6 Discussion: What Truly Motivates People to Walk?

This paper starts with the research question of exploring the impact of multiscale street patterns on pedestrian distribution within the city. Using data from 703 gate count surveys in 13 neighborhoods in Tianjin, we analyzed the correlation between pedestrian volumes with POIs and street connectivity measured by the space syntax tool. Based on the empirical analysis, we constructed and tested different ways of aggregating POIs and different ways of including vehicle accessibility and visibility in the model.

The modeling process started with a correlation analysis between urban performance data (pedestrian and vehicle movement and POIs) and different spatial variables. The street density measurement of small radii (500 m–1 km) still correlated well with POIs, but not with pedestrian volumes. Pedestrian volumes showed good correlation with syntactical measurements but varied in the types and radii.

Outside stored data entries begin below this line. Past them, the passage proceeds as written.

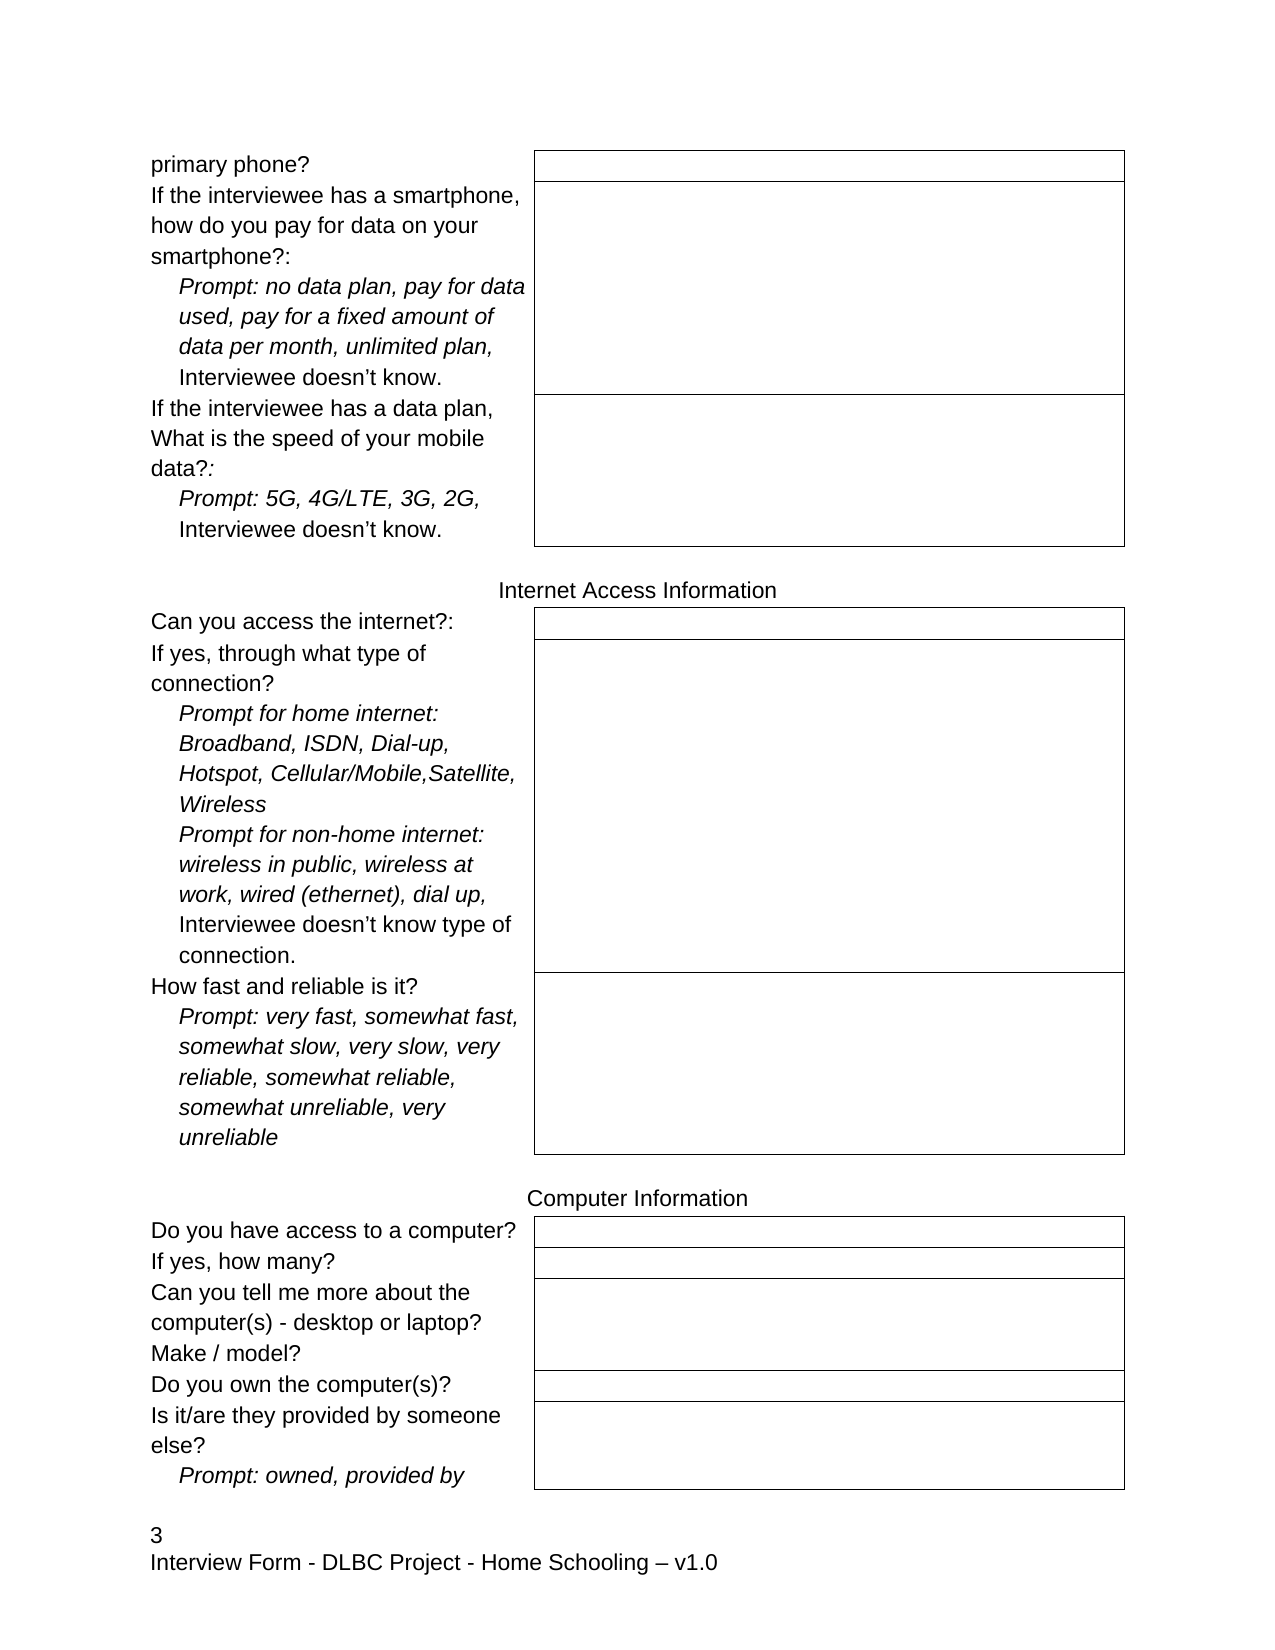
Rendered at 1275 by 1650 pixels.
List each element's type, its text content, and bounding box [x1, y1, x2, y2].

text Internet Access Information [150, 577, 1125, 603]
table_cell If the interviewee has a smartphone, how do you pay for data on your smartphone?: Prompt: no data plan, pay for data used, pay for a fixed amount of data per month, unlimited plan, Interviewee doesn’t know. [151, 181, 534, 394]
table_cell How fast and reliable is it? Prompt: very fast, somewhat fast, somewhat slow, very slow, very reliable, somewhat reliable, somewhat unreliable, very unreliable [151, 972, 534, 1154]
table_cell Do you own the computer(s)? [151, 1370, 534, 1401]
table_cell [535, 151, 1124, 181]
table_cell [151, 150, 534, 181]
table_cell If yes, how many? [151, 1247, 534, 1278]
table_cell Can you tell me more about the computer(s) - desktop or laptop? Make / model? [151, 1278, 534, 1370]
table_cell [535, 1402, 1124, 1489]
table_cell [535, 1371, 1124, 1401]
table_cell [151, 1401, 534, 1489]
text Computer Information [150, 1185, 1125, 1212]
table_header [535, 608, 1124, 638]
table_cell [535, 182, 1124, 394]
table_cell [535, 395, 1124, 546]
table_header [535, 1217, 1124, 1247]
table_cell If the interviewee has a data plan, What is the speed of your mobile data?: Prompt: 5G, 4G/LTE, 3G, 2G, Interviewee doesn’t know. [151, 394, 534, 546]
table_cell [535, 640, 1124, 972]
table_cell If yes, through what type of connection? Prompt for home internet: Broadband, ISDN, Dial-up, Hotspot, Cellular/Mobile,Satellite, Wireless Prompt for non-home internet: wireless in public, wireless at work, wired (ethernet), dial up, Interviewee doesn’t know type of connection. [151, 639, 534, 972]
table_header Can you access the internet?: [151, 607, 534, 638]
table_cell [535, 1279, 1124, 1370]
table_cell [535, 1248, 1124, 1278]
table_header Do you have access to a computer? [151, 1216, 534, 1247]
table_cell [535, 973, 1124, 1154]
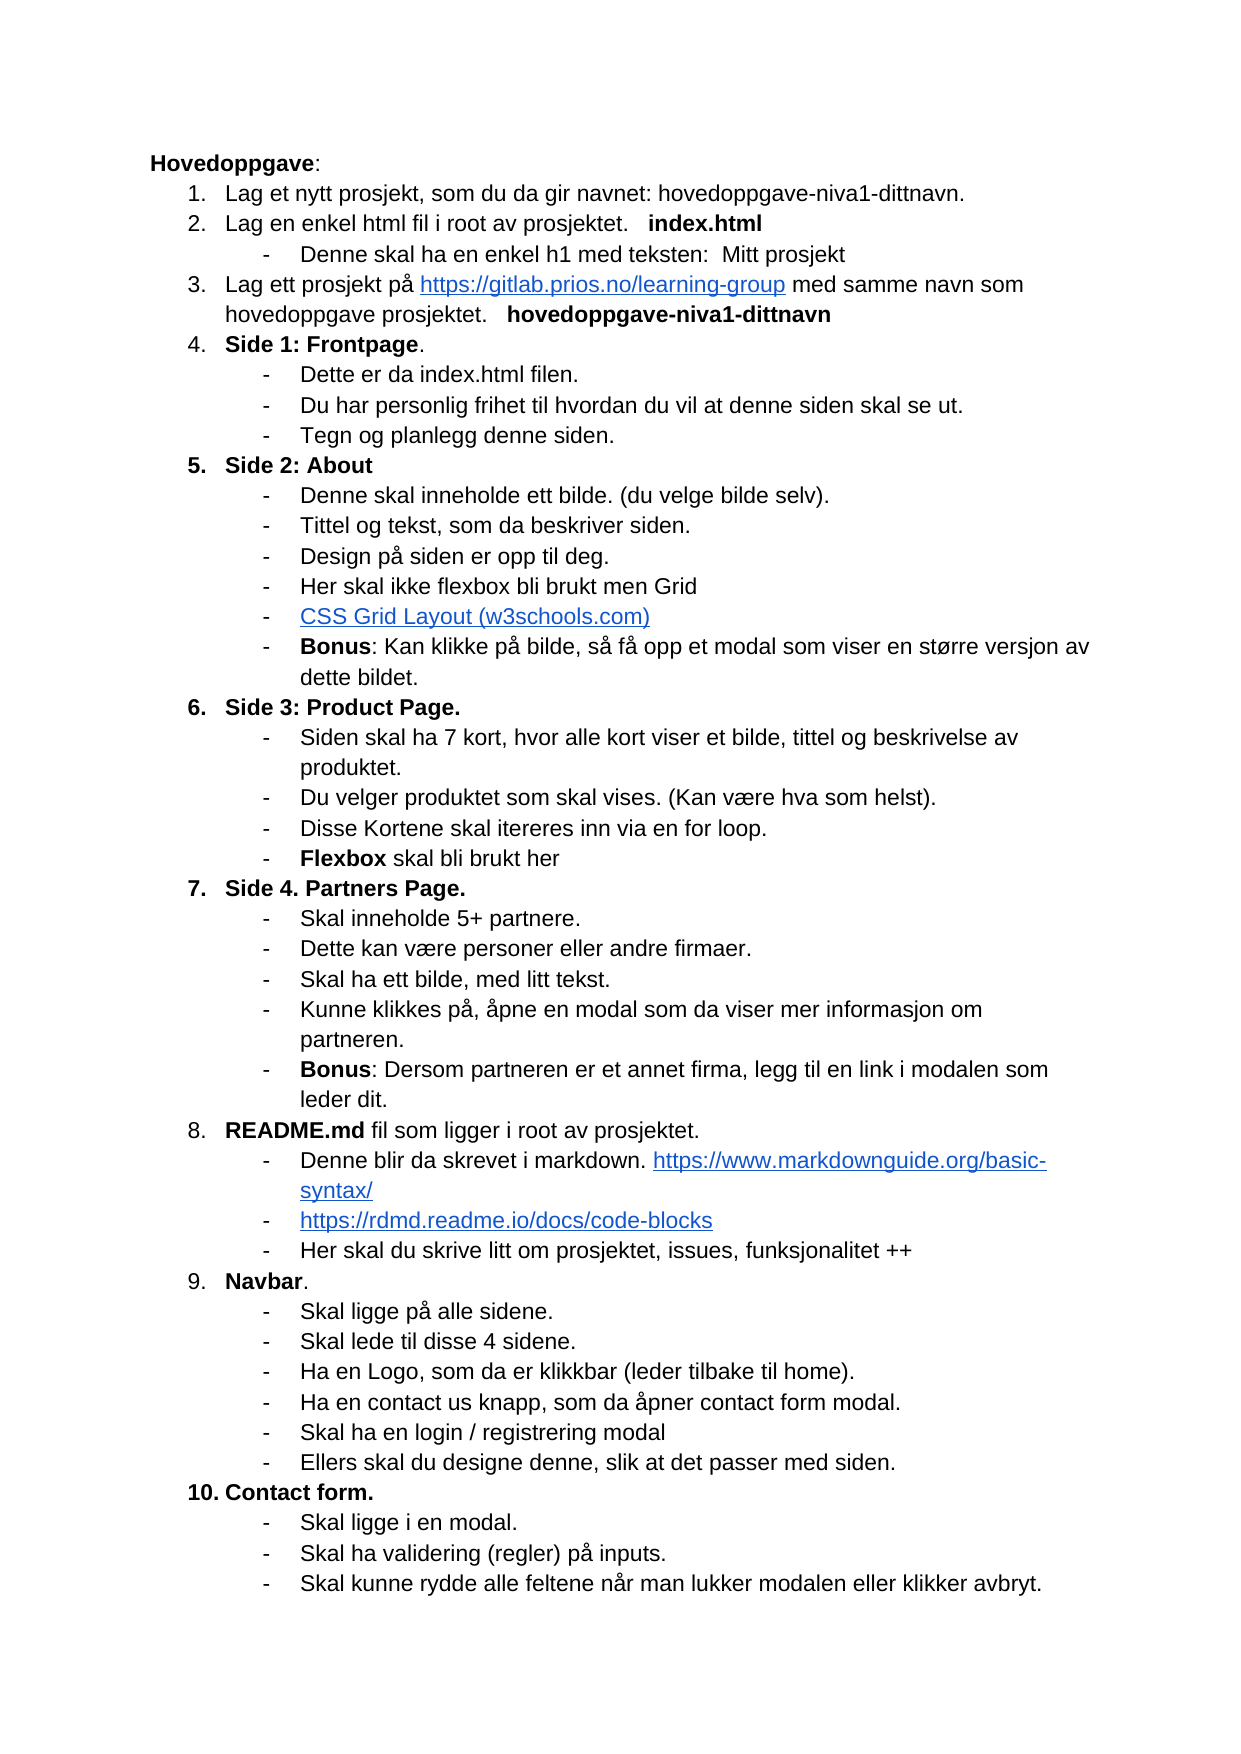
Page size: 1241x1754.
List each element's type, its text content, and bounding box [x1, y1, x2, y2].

In the multiple regression analysis using four variables, when each neighborhood was analyzed separately, POI and syntactical measures were both major variables affecting the pedestrian volume. After removing POI and one less effective spatial variable, the regression model still had strong explanatory power (R2 > 0.4 in 9 out of 13 cases). Among all three spatial variables, syntactical measurements of various scales had the highest explanatory power but vary in different radii. Together with the neighborhoods affected by main road ASD, nearly half of the cases were affected by syntactical measurements beyond walking distance. This finding demonstrates that the scale attributes of syntactical measurement have a correlation with different scales of movement (vehicle and pedestrian). However, when analyzing pedestrian movement, it suggests that the distribution follows at least two patterns: (1) a concentration pattern following the human-scale network, which is attracted by the local-scale street connectivity and agglomerations of POIs in radii ranging from 1000 to 2000 m; and (2) a seepage pattern beyond the human-scale network, which is attracted by the interface between city-scale movement (vehicle and metro accessibility) and local street pattern.

These two patterns show two distinct types of walking scenarios: in the neighborhoods dominated by concentration pattern, the local street networks show clear differences between a few well-connected streets and many poorly connected ones. It follows the explanation described by Jiang [28]. The distribution of active urban functions further enhances the unevenness of the local streets. The pedestrian distribution logic of these neighborhoods is similar to many cases in the UK [25] and downtown cases in the United States [10]. In the neighborhoods dominated by seepage pattern, the local street connectivity tends to be similar. Only large-radii analysis can reveal the differences. Pedestrians are mostly attracted by office towers or an agglomeration of shops along main streets.

When putting all neighborhoods into one model and including POI and three syntactical measurements, the R2 value increases to 0.38. Among them, POI has the highest coefficient if using the proposed way of aggregating POIs (POI#200). However, other ways of aggregating POIs showed that log-choice r2000 had the highest coefficients. These findings suggest that in an across-city model, the local street pattern plays a vital role in the distribution of pedestrian volumes. City-scale street network, represented by metro MSD and main road ASD, has minor effects.

For the bigger question on what motivates people to walk, although POI and local street connectivity proved to be major factors, the city-scale variables (main road ASD and metro MSD) should not be underestimated. As a matter of common sense for planners and developers, changing the local street pattern or land use is relatively easy, since it is merely a local intervention, but changing how a particular area is linked within the city as a whole is far more difficult. It is a strategic decision that has long-term city-wide impacts. In this sense, creating a vital urban place requires a multiscale network strategy including the right local street pattern together with good access to metro and main roads in the city.